■ Questions ■
1. In the blog post on p-value elimination in R, reproduce the portion between "I was pleased" and "my eyes hurt.", inclusive, changing "pleased" to "satisfied".
2. According to the blog post on p-value elimination in R, how many variables does the homework dataset contain?

■ Provided passage ■

########

My Profile Photo

I'm Izzy


Focusing in Business Analytics and currently MBA Candidate for USC Marshall Class of '18.


P-value elimination in R

Update: Ok… I know p-value elimination for model-building is deeply flawed per https://robjhyndman.com/hyndsight/crossvalidation/, though this nonetheless helped me save a lot of time during my midterms~

So, I’m taking the Applied Modern Statistical Learning Methods class at USC Marshall, and we have a homework where we’re going to build a regression using a dataset with 38 variables. Right from the get go, we were to exclude 5 variables that were categorical/unique etc.

I hate typing things over and over again, and I’m not a fan of copy & paste. Thus, it took me some researching to figure out how to exclude variables in a list using the dplyr package. Really handy.

# I replaced the actual variable names with var

excluded_vars <- c('var1', 'var2', 'var3', 'var4', 'var5')

df.lm <- glm(yvar ~ .,
            data = select(df.training, -one_of(excluded_vars)),
            family = 'binomial')

I was pleased at my progress (which really could have been much faster if I just typed -var1 -var2 -etc in the regression model or using select, but I was so set on having a list for some reason). Then I saw the model’s summary, and was unhappy again. That’s still at least 30 variables, and with a quick look there were around 10 predictor variables with p-values greater than 0.05. Frankly, looking at those numbers made my eyes hurt.

Thus, I decided to try writng code that would automatically identify the predictor variable with the greatest p-value. This, again, took me more time than simply squinting at the numbers and finding the largest p-value…but no regrets.

## first extract predictor coefficient values
df.lm.summary <- as.data.frame(summary(df.lm)$coefficients)

## isolate variable with largest p-value
coefs <- df.lm.summary %>%
              mutate(variable = rownames(df.lm.summary)) %>%
              arrange(desc(`Pr(>|z|)`)) %>%
              filter(row_number() == 1)

########

■ Information supplied ■
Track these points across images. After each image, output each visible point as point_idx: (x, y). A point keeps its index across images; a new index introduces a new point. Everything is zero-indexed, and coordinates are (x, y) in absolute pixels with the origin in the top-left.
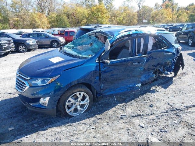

########

■ Answers for the tasks ■
1.
I was satisfied at my progress (which really could have been much faster if I just typed -var1 -var2 -etc in the regression model or using select, but I was so set on having a list for some reason). Then I saw the model’s summary, and was unhappy again. That’s still at least 30 variables, and with a quick look there were around 10 predictor variables with p-values greater than 0.05. Frankly, looking at those numbers made my eyes hurt.

2. 38 variables.